The numbers of the significant connections based on the different connections may be related to the threshold value set under each indicator. This may also explain why different indicators based on the same band produce different results. On the other hand, it is suggested that the acupoints, duration, and frequency of acupuncture may have a certain influence on the changes of brain activity before and after acupuncture.

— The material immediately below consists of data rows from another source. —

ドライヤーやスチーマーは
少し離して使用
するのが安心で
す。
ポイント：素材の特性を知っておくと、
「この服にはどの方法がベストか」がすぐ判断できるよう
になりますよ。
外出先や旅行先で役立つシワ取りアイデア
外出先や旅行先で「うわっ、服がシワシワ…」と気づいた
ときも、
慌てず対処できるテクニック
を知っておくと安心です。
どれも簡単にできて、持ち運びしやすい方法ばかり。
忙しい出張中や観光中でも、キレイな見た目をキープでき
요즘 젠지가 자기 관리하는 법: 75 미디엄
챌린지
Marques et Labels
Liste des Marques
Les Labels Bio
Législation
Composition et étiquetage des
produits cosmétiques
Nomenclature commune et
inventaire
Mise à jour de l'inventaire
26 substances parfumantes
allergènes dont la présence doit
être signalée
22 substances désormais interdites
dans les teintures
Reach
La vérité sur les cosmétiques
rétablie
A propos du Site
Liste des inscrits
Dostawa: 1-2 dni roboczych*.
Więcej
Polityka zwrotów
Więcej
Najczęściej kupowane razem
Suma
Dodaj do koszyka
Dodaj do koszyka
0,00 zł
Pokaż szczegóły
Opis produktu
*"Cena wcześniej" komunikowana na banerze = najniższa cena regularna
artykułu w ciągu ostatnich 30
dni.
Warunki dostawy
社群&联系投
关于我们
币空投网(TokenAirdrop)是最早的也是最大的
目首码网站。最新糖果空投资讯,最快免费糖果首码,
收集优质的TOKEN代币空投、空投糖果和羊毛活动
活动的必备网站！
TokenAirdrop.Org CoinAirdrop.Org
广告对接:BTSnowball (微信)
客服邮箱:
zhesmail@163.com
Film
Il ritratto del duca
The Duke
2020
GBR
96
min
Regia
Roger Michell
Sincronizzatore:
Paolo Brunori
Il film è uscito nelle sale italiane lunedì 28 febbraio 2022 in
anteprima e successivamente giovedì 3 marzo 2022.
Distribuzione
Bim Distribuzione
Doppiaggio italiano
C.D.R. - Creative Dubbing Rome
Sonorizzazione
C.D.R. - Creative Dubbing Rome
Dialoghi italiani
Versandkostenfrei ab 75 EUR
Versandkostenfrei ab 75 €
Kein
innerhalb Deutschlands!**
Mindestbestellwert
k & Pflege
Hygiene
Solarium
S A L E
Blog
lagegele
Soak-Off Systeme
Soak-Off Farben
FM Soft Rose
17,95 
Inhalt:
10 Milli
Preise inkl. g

The current disease research is more likely to use classifiers to make predictions about disease. Although, in the paper, brain networks were used to explore the effects of electroacupuncture on stroke patients with different periods of flaccid paralysis, in the future, classification methods such as the Antlion optimization algorithm, implemented on deep neural networks and combined with preprocessing techniques [57], and the fuzzy system based on membership function and fuzzy rules [58] could also be used to investigate the effects of electroacupuncture treatment.

5. Conclusion

Electroacupuncture, as a treatment of traditional Chinese medicine, is of great significance in the recovery of motor function of stroke patients. The purpose of this study is to investigate the changes of BCI-based brain networks in the alpha and beta bands in stroke patients at different periods of flaccid paralysis before, during, and after electroacupuncture. There were three groups of patients in the study, those who had been paralyzed for less than two months, two to six months, and more than six months. We constructed brain networks in alpha and beta bands before, during, and after electroacupuncture in three groups of stroke patients based on seven different functional connectivity indicators. The results showed that the brain networks of all groups have changed, regardless of which measure the functional connectivity was based on. For most functional connectivity measures, brain activity in both the alpha and beta bands decreased in the first and second groups. In the third group, brain activity increased in the beta band and decreased in the alpha band. Although our study comprehensively and quantitatively analyzed the effect of electroacupuncture treatment on brain activity in stroke patients with different periods of flaccid paralysis, with only six stroke subjects in each group, the sample size was small, and more subject data are needed to validate the results, and with each subject receiving only one session of electroacupuncture rehabilitation, a single session of electroacupuncture treatment may not produce statistically significant differences in results. Both of these points are limited by the clinical willingness of the patients. We also hope that our study will increase the willingness of patients to receive electroacupuncture treatment. We hope that this work will provide some neurophysiological insight into the relationship between changes in brain activity and the effects of electroacupuncture. The method is promising to be used to quantitatively evaluate the immediate effect of the electroacupuncture treatment. The study on the changes of brain networks before, during, and after electroacupuncture in patients with different flaccid paralysis periods is helpful in further developing and adjusting the electroacupuncture treatment plan for stroke patients.